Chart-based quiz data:
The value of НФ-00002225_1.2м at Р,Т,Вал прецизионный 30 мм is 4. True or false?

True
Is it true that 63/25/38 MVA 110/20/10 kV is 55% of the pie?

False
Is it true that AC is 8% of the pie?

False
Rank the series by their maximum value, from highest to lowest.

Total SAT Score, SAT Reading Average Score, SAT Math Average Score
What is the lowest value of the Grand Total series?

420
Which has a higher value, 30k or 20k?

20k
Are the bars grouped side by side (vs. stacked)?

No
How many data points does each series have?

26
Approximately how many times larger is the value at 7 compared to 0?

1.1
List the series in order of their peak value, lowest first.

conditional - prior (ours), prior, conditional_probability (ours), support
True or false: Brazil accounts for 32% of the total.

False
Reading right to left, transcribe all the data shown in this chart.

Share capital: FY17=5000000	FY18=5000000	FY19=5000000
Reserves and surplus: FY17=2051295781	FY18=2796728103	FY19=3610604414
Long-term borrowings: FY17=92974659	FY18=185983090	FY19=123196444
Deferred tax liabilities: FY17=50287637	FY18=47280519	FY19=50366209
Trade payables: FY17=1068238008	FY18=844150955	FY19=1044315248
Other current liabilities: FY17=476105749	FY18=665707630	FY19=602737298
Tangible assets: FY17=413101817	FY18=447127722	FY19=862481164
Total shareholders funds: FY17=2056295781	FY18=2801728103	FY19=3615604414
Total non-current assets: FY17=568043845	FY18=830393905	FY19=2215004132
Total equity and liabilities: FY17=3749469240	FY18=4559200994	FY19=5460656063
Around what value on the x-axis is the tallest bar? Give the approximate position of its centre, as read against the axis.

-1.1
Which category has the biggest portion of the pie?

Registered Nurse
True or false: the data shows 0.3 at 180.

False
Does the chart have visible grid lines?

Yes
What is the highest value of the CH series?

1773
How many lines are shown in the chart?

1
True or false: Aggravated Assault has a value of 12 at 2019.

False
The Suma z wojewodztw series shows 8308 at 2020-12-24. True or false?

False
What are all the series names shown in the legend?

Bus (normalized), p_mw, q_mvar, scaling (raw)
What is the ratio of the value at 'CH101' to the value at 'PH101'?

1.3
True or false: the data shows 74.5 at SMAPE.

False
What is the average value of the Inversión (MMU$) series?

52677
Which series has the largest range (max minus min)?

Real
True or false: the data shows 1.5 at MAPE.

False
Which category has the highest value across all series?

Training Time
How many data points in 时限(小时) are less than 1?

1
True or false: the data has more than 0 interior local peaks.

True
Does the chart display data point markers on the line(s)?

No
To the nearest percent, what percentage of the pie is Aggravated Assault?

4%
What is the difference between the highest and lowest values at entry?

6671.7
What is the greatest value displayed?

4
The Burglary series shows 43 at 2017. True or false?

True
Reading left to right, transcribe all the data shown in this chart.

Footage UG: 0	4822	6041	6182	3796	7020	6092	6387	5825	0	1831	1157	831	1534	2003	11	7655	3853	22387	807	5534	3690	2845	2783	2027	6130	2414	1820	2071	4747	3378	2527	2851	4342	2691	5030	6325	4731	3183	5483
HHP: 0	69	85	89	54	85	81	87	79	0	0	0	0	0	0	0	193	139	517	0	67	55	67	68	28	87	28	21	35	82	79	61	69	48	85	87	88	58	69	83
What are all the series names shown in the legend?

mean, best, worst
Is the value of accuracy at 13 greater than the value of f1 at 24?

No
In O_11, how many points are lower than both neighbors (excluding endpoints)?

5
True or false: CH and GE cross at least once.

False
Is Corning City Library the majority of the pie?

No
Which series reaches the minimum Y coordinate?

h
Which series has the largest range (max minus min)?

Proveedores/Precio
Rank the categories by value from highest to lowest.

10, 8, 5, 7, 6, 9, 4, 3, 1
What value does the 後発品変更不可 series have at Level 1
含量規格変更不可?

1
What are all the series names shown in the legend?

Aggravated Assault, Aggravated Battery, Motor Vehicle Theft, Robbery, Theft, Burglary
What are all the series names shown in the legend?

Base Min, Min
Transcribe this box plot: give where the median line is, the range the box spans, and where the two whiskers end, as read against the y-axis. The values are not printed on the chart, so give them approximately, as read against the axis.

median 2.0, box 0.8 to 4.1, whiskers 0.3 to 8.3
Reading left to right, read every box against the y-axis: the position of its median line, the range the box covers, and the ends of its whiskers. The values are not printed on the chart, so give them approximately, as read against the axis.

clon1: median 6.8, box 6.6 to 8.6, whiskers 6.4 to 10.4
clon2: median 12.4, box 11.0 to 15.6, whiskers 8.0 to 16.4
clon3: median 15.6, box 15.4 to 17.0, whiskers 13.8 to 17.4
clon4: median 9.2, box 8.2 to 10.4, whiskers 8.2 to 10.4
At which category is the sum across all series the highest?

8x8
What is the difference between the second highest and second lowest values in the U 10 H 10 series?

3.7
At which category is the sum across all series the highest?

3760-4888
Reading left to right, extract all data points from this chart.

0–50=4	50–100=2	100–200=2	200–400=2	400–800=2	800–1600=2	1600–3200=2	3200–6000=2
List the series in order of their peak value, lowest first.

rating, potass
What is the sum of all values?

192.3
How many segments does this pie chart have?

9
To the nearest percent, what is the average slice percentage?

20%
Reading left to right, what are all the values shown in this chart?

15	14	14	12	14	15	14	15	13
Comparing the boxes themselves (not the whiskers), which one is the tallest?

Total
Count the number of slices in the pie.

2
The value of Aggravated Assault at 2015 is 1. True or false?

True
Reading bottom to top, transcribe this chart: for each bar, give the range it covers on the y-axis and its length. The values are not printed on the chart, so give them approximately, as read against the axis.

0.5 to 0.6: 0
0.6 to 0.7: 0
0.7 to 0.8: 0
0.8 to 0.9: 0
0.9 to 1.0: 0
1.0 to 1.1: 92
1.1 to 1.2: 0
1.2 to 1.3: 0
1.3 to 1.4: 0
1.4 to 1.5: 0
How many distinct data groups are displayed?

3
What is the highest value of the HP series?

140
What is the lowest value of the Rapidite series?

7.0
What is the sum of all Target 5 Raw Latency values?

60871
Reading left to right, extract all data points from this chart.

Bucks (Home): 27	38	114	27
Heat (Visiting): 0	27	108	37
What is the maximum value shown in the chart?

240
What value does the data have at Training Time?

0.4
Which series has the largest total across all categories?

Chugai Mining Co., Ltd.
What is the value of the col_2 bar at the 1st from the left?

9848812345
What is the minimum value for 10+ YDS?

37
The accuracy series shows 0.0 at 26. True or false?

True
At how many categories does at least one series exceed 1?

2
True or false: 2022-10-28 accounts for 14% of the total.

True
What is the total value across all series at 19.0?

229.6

## Requirement
Copy everything from the start of the data down to the line containing "Rank the series", swapping in "whole" wherever "pie" appears and leaving the rest untouched.

## Solution for this exercise
The value of НФ-00002225_1.2м at Р,Т,Вал прецизионный 30 мм is 4. True or false?

True
Is it true that 63/25/38 MVA 110/20/10 kV is 55% of the whole?

False
Is it true that AC is 8% of the whole?

False
Rank the series by their maximum value, from highest to lowest.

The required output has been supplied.